SODA is a Problem Structuring Methods (PSMs) (Rosenhead and Mingers 2001). SODA is designed to help individuals explore the problematic situation before making an important decision (Ackermann and Eden 2001). Though no decision was needed for the question posed, we felt that SODA represented a structured and systematic way to explore the accessibility question. The primary purpose of SODA is not acting as a problem-solving tool but rather a reflective device of a problematic situation – reflective problem solving (Eden 1988). It is a “making-sense” tool (Thaviphoke and Collins 2019b). The output of the workshop was a cognitive map. The cognitive map had thirty-two nodes (concepts), which we grouped into six clusters and summarized in Figure 2 (Thaviphoke and Collins 2019a).
The six meta concepts of our cognitive map are accessibility, awareness, ease of determining the usefulness, education, multidisciplinary, and selling. Accessibility refers to how easy the techniques are to implement for a novice in terms of knowledge requirements and resource requirements. Awareness is how aware potential users of M&S and its capabilities are. Ease of determining usefulness is self- explanatory. Multidisciplinary refers to how much M&S is used over multiple academic fields. Selling refers to how easy it is to sell M&S, as a solution, to problem owners. Finally, education refers to the availability and quality of educational material both in written form and through courses.
All six clusters, shown in Figure 1, are linked through influence arrows. These influences could be both positive (green) and negative (red). It is noticeable that education is linked to five out of the six cluster, which highlights its importance in making M&S accessible. The multi-disciplinary concept had a negative influence. We will focus here on how simulation education can help the ease of determining simulation usefulness and how it helps accessibility.
So, what was the key underlaying concept of the educational meta concept? It was the need for casestudies. Case studies provide evidence of the usefulness of M&S. They also provide insight into the limitations of M&S; knowing the limitations of M&S is something a new potential user would most likely wish to know about. Unsurprisingly, the concept of the need for case studies was strongly linked to both helping accessibility and ease of determining usefulness of M&S. Hence, we have concluded that more caste studies are needed increase the accessibility of M&S. Why Case Studies are Important?
The ease of determining usefulness of simulation is difficult. Simulations tend to be large black boxes that require a large set of skills to develop (conception model, programming, testing, etc.). It is difficult to show how a simulation directly might benefit a stakeholder’s problem because a simulation’s output does not necessarily provide a simple answer to a given problem. A simulation might provide a conceptual understanding, especially of complex situations, and it is hard to quantify this conceptual understanding into some benefit. This lack of quantification of benefit makes it difficult to determine the Return on Investment (ROI) of simulation and there have been no universally acceptable ways to determine a simulation’s ROI (Oswalt et al. 2012).
Figure 2: Workshop output on accessibility of simulation problem (Thaviphoke and Collins 2019a). Green arrows imply a positive influence whereas red indicates a negative one.

▶ Tasks
A. Answer these questions from the SODA passage:
(i) How many nodes did the cognitive map have?
(ii) Which color marks a negative influence?
(iii) What was the key underlying concept of the educational meta concept?
B. Reproduce the SODA passage word for word, starting at "The six meta" and ending at "and through courses.".
The material is unrelated to the SODA passage.

▶ Material provided
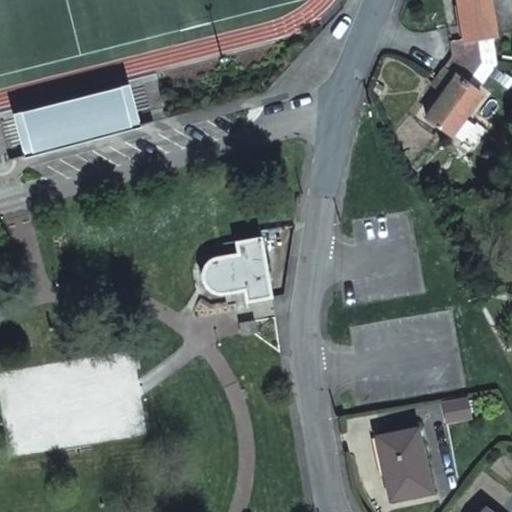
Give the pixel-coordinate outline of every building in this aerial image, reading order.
[(457,0),(463,38),(449,39),(453,57),(479,63),(475,36),(493,34),(487,0),(457,0)] [(453,57),(444,70),(454,76),(427,117),(450,133),(479,92),(465,83),(479,63),(453,57)] [(25,157),(140,126),(130,89),(15,121),(25,157)] [(246,299),(271,293),(260,234),(243,237),(241,229),(221,233),(223,240),(215,241),(217,254),(211,257),(206,262),(203,269),(203,276),(206,283),(211,288),(217,291),(225,292),(243,288),(246,299)] [(254,317),(239,320),(241,331),(256,329),(254,317)] [(469,391),(445,396),(448,415),(472,410),(469,391)] [(418,424),(377,434),(391,497),(432,487),(418,424)] [(497,511),(486,503),(479,511),(497,511)]
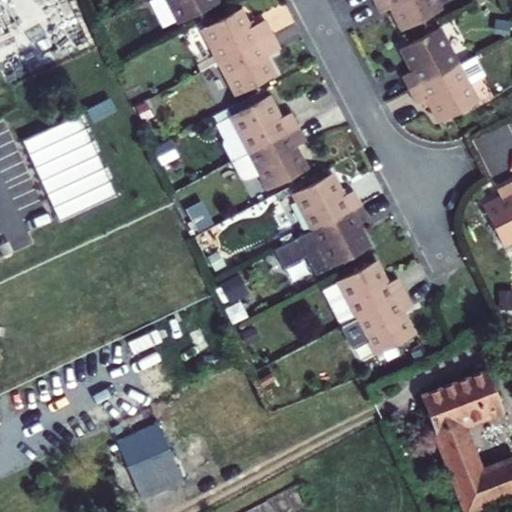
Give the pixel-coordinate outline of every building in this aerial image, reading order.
[(168,0),(180,23),(218,3),(216,0),(168,0)] [(403,30),(441,10),(435,0),(373,0),(380,13),(391,7),(403,30)] [(202,28),(219,61),(273,34),(265,20),(250,28),(240,9),(202,28)] [(510,20),(495,19),(494,32),(509,33),(510,20)] [(409,90),(458,65),(439,28),(401,48),(413,70),(402,76),(409,90)] [(275,75),(265,56),(280,48),(273,34),(219,61),(237,95),(275,75)] [(473,57),(458,65),(468,83),(483,76),(473,57)] [(468,83),(458,65),(409,90),(417,104),(427,99),(439,121),(477,102),(468,83)] [(231,116),(249,152),(298,127),(291,112),(280,118),(268,95),(230,115),(231,116)] [(110,97),(87,108),(93,121),(116,109),(110,97)] [(146,100),(136,105),(142,119),(152,115),(146,100)] [(59,220),(115,195),(78,114),(22,140),(59,220)] [(227,140),(225,144),(233,160),(249,152),(231,116),(218,123),(227,140)] [(298,127),(249,152),(260,173),(269,189),(306,169),(295,147),(306,141),(298,127)] [(260,173),(249,152),(233,160),(232,161),(240,178),(247,180),(260,173)] [(312,230),(361,204),(354,190),(343,196),(331,173),(293,193),(312,230)] [(504,246),(511,241),(511,182),(497,190),(500,196),(483,205),(504,246)] [(331,267),(369,247),(358,225),(369,219),(361,204),(312,230),(331,267)] [(201,228),(211,219),(199,208),(190,217),(201,228)] [(315,275),(331,267),(312,230),(274,250),(283,267),(305,256),(315,275)] [(214,269),(225,264),(217,250),(207,256),(214,269)] [(337,281),(338,282),(357,318),(406,292),(398,278),(387,283),(375,261),(337,281)] [(229,302),(248,292),(238,273),(219,283),(229,302)] [(343,325),(357,318),(338,282),(324,289),(343,325)] [(511,289),(499,289),(499,308),(511,308),(511,289)] [(406,292),(357,318),(368,339),(376,354),(414,335),(402,312),(413,306),(406,292)] [(232,323),(242,317),(234,302),(224,307),(232,323)] [(368,339),(357,318),(343,325),(341,326),(352,347),(368,339)] [(260,337),(253,325),(239,332),(245,345),(260,337)] [(460,423),(499,408),(485,371),(422,396),(436,433),(460,423)] [(465,437),(460,423),(436,433),(441,447),(465,437)] [(141,499),(183,480),(158,425),(116,443),(141,499)] [(466,511),(511,493),(511,459),(479,473),(465,437),(441,447),(466,511)]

▶ Results in order
A.
(i) Thirty-two
(ii) Red
(iii) The need for case studies

B.
The six meta concepts of our cognitive map are accessibility, awareness, ease of determining the usefulness, education, multidisciplinary, and selling. Accessibility refers to how easy the techniques are to implement for a novice in terms of knowledge requirements and resource requirements. Awareness is how aware potential users of M&S and its capabilities are. Ease of determining usefulness is self- explanatory. Multidisciplinary refers to how much M&S is used over multiple academic fields. Selling refers to how easy it is to sell M&S, as a solution, to problem owners. Finally, education refers to the availability and quality of educational material both in written form and through courses.